— Extracted data —
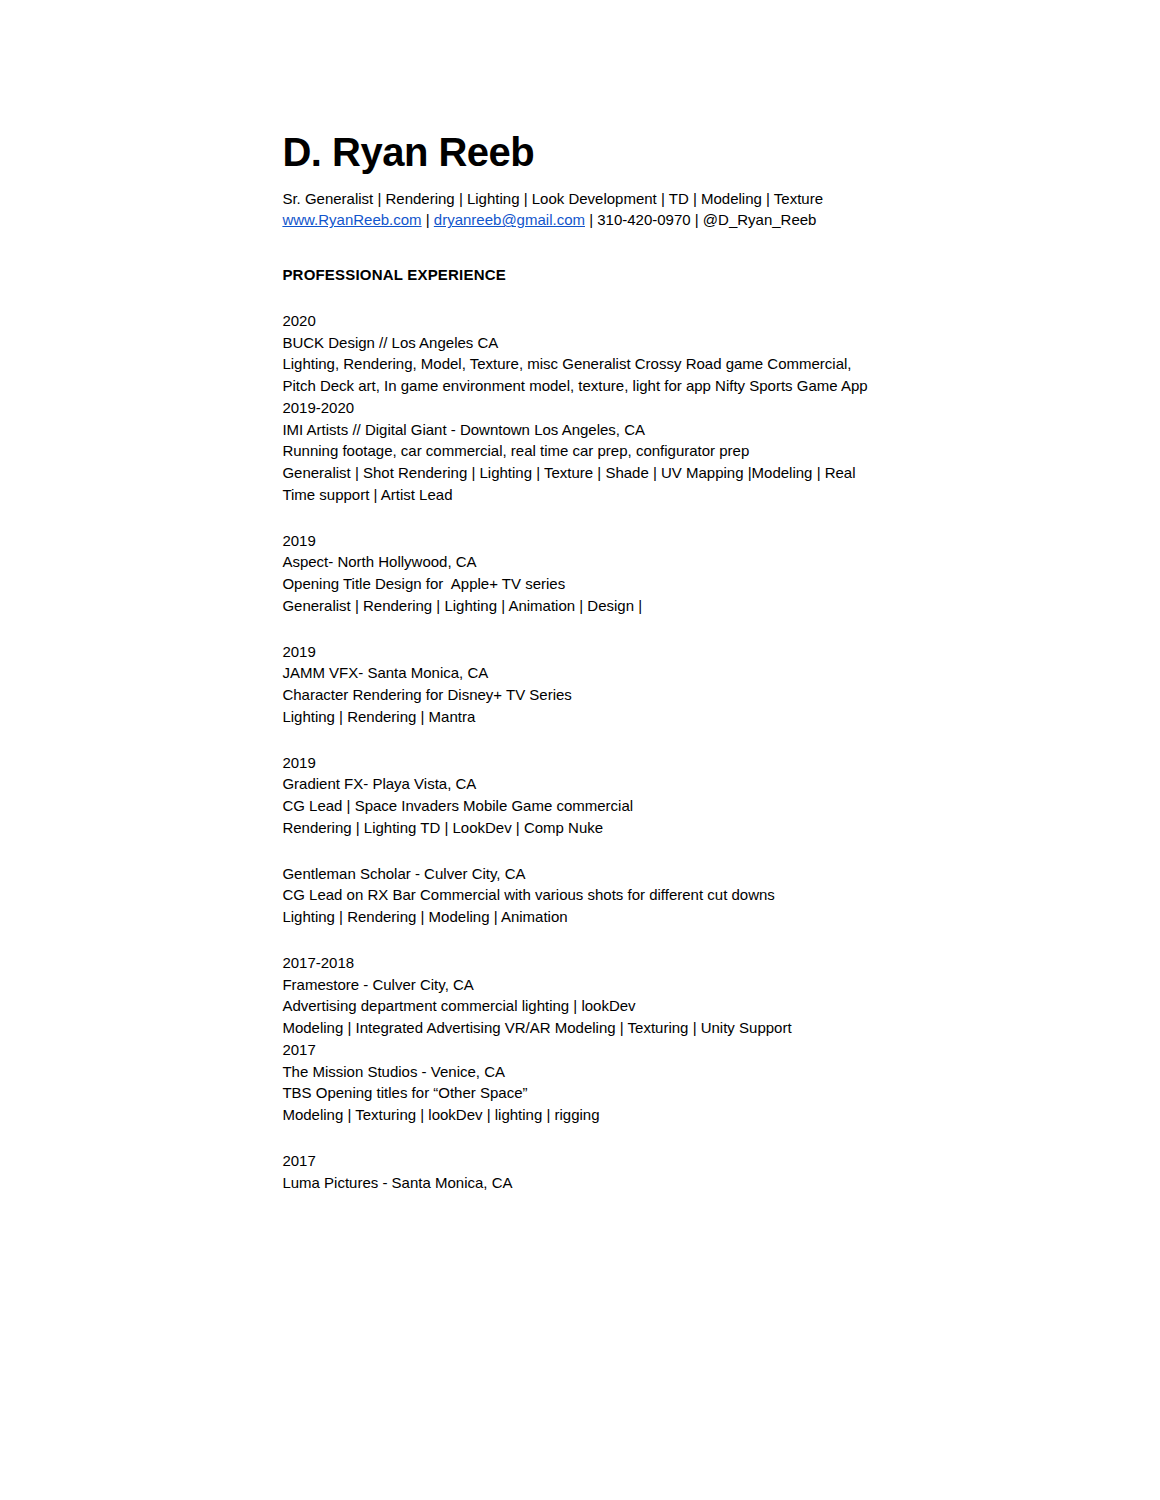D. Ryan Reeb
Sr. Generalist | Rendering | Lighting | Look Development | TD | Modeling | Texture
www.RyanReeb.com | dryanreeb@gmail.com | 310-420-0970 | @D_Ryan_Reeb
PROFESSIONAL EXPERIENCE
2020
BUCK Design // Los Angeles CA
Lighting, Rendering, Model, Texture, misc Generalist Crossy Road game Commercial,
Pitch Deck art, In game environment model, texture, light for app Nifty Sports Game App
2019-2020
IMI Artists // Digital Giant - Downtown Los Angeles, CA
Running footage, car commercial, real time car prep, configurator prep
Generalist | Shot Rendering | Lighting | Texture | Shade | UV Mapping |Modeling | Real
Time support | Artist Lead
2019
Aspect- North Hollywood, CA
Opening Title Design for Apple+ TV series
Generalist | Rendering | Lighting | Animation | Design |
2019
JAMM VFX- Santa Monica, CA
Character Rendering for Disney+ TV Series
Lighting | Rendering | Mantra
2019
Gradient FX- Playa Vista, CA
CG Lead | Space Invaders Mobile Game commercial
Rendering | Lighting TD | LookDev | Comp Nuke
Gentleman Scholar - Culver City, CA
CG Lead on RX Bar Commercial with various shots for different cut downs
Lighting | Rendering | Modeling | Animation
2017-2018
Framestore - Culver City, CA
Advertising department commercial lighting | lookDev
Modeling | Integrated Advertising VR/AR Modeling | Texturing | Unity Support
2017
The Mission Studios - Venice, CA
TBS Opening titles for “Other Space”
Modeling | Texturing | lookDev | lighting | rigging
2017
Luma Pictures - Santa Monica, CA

— Problem to work on —
Out of the data above, give again only the lines starting at the one holding "Sr. Generalist |" and ending at the one holding "Gradient FX- Playa Vista, CA", unchanged.

— Expected output —
Sr. Generalist | Rendering | Lighting | Look Development | TD | Modeling | Texture
www.RyanReeb.com | dryanreeb@gmail.com | 310-420-0970 | @D_Ryan_Reeb
PROFESSIONAL EXPERIENCE
2020
BUCK Design // Los Angeles CA
Lighting, Rendering, Model, Texture, misc Generalist Crossy Road game Commercial,
Pitch Deck art, In game environment model, texture, light for app Nifty Sports Game App
2019-2020
IMI Artists // Digital Giant - Downtown Los Angeles, CA
Running footage, car commercial, real time car prep, configurator prep
Generalist | Shot Rendering | Lighting | Texture | Shade | UV Mapping |Modeling | Real
Time support | Artist Lead
2019
Aspect- North Hollywood, CA
Opening Title Design for Apple+ TV series
Generalist | Rendering | Lighting | Animation | Design |
2019
JAMM VFX- Santa Monica, CA
Character Rendering for Disney+ TV Series
Lighting | Rendering | Mantra
2019
Gradient FX- Playa Vista, CA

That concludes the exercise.